Discipline in his DNA

“I’ve always worked very hard, driven by the desire to get better at my instrument,” Andreas says, and he also tells his students to concentrate on the moment, not to make plans, but to work on themselves. He himself knows no life without the violin. What’s more, his path was predetermined long before he was born. Discipline is in his DNA. His only vice: jelly babies.

Andreas was born in 1983 as the third of four children into a German-Japanese family of musicians, in a house in Gröbenzell outside Munich that was large enough for each of the children to have room to practise.

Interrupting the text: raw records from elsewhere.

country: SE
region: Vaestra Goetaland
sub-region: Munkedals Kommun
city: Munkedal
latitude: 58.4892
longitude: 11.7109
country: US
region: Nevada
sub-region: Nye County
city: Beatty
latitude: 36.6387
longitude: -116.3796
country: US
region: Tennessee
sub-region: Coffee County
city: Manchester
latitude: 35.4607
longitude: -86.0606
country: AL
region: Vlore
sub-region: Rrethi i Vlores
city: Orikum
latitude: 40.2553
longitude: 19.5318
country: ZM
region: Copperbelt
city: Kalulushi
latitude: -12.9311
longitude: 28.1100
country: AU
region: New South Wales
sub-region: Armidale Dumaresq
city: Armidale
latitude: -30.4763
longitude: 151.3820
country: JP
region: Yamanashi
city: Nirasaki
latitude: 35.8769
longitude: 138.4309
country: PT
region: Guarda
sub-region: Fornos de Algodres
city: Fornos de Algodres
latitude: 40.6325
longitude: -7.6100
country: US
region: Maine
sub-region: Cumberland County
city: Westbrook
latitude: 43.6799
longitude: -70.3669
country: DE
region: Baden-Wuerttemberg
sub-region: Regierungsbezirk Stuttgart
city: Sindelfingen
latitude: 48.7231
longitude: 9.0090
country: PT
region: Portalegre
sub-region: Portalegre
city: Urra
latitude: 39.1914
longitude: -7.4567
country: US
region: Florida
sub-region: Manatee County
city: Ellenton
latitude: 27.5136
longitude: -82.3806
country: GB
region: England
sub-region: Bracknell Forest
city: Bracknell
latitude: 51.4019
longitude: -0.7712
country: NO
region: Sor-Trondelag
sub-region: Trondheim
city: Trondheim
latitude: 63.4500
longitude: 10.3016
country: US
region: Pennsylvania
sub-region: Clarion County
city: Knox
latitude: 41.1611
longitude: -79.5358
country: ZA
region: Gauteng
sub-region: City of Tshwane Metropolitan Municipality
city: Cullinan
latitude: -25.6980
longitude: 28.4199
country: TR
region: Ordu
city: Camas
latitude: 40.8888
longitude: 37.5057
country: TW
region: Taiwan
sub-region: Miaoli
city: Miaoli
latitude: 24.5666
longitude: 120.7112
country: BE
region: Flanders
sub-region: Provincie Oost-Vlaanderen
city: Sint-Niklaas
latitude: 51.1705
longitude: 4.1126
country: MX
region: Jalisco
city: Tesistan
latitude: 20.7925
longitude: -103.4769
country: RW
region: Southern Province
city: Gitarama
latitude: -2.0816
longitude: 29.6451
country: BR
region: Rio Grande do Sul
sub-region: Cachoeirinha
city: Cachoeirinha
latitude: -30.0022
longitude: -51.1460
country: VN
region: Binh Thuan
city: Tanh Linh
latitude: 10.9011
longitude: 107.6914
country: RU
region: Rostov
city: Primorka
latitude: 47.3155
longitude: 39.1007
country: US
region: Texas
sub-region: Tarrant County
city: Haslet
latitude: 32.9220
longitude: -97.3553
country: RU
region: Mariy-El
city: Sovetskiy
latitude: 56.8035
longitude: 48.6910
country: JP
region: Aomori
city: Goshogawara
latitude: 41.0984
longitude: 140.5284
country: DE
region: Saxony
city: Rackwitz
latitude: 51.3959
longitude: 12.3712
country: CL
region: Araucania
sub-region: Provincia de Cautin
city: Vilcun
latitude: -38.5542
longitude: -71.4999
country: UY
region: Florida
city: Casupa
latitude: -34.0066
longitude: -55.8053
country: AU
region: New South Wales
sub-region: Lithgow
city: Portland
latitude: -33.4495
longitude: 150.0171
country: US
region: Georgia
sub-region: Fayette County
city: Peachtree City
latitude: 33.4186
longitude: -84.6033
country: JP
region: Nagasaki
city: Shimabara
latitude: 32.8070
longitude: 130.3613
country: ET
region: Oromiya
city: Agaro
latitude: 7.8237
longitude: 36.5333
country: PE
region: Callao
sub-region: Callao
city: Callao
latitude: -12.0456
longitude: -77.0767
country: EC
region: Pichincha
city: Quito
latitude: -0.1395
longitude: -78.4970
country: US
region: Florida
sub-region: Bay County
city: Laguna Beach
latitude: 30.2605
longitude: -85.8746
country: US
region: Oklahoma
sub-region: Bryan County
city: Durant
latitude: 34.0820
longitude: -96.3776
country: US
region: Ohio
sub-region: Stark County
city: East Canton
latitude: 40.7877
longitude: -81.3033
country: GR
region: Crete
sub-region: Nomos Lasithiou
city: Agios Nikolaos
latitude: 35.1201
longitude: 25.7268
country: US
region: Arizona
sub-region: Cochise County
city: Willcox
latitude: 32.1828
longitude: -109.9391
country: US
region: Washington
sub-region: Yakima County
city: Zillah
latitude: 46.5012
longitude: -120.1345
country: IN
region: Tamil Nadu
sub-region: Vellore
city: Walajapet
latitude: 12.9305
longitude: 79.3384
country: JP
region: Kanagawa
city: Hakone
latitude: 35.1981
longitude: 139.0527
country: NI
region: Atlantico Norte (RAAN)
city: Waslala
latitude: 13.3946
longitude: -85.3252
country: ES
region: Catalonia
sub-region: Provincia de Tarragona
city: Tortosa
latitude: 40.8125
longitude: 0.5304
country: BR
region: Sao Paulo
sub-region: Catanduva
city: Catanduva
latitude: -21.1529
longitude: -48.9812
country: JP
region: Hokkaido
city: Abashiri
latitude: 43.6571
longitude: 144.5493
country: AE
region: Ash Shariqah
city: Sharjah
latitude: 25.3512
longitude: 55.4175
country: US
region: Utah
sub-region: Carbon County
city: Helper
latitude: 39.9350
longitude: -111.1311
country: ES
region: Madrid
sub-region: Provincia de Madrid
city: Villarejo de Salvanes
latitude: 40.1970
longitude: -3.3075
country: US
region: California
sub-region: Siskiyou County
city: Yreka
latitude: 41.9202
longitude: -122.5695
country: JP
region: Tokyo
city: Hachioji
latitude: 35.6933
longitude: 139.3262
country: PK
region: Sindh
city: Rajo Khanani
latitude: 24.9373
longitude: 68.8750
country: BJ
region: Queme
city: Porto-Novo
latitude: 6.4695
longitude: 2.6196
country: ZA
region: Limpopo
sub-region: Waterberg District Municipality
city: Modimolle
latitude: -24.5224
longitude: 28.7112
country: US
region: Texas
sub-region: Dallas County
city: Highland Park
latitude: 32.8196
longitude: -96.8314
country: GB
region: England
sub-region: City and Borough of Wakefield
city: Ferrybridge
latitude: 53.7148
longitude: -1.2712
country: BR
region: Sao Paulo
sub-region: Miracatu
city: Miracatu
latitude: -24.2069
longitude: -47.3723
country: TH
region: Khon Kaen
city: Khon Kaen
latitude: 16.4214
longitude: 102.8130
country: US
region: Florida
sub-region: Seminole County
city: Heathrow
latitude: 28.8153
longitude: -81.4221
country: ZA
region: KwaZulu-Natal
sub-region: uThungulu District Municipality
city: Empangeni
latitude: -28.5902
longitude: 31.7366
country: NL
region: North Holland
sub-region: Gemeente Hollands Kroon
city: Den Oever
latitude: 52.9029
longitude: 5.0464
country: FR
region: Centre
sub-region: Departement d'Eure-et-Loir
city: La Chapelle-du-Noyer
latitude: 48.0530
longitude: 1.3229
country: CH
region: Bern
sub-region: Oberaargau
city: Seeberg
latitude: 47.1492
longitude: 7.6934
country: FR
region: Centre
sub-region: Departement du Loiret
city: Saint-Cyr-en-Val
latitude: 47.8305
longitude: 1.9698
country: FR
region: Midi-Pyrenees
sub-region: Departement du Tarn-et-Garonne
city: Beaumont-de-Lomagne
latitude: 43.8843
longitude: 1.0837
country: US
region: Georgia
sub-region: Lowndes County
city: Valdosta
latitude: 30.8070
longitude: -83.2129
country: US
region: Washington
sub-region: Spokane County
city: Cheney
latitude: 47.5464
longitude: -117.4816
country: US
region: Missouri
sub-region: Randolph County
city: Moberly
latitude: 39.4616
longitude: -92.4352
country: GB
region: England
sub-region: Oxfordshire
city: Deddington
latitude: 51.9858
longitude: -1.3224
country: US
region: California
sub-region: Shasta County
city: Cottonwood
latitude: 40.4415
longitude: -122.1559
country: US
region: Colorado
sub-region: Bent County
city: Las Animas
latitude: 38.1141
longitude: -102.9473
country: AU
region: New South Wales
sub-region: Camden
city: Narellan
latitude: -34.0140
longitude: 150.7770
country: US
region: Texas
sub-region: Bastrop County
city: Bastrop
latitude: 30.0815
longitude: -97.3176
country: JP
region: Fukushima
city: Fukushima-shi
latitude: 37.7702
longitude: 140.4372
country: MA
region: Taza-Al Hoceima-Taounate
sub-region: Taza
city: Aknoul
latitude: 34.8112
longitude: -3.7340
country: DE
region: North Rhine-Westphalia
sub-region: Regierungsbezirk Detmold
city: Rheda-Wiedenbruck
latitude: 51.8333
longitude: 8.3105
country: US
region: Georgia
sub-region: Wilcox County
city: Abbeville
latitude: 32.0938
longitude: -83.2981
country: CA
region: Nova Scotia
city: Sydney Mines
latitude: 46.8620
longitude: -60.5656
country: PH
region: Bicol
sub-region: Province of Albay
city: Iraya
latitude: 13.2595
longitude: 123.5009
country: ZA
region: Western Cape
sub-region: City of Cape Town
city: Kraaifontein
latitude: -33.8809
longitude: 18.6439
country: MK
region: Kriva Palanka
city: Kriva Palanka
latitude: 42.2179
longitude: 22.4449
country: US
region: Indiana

His parents were pianists, his father a professor at the Munich Academy of Music. Andreas’s younger sister is now concertmaster in the Staatskapelle Berlin, his elder brother a cellist in Saarbrücken, and his elder sister a concert pianist who also performs a great deal of chamber music as well as being a répétitrice. And once a year, the siblings get together in their home village to give a concert. Andreas wants to pass on to his daughter the culture that his parents transmitted to him, the mentality and attitude that underlie his character. His Taiwanese wife Yi-Chen LIN is also a musician. She has repeatedly helped out as a violinist in the Tonhalle-Orchester Zürich and has just taken up a new position as a conductor: she is Kapellmeister at the Deutsche Oper Berlin.

For the family, this means commuting. Andreas’s world has changed. After the birth of his daughter, he did the unthinkable: he didn’t play his violin for a whole month. He never wants to do that again – having suffered so much when he started practising again. And yet he wonders: “Will I continue to start the day at eight o’clock and finish it at 11 p.m.?” Andreas wants to reflect. “My priorities in life are changing very quickly at the moment. I’ve been working like a madman for the last ten years, juggling my life between orchestral work and rehearsals, my own engagements and teaching.” How he intends to organise his and his family’s schedule in the future remains to be seen. But there is no doubt that music will remain Andreas’s life.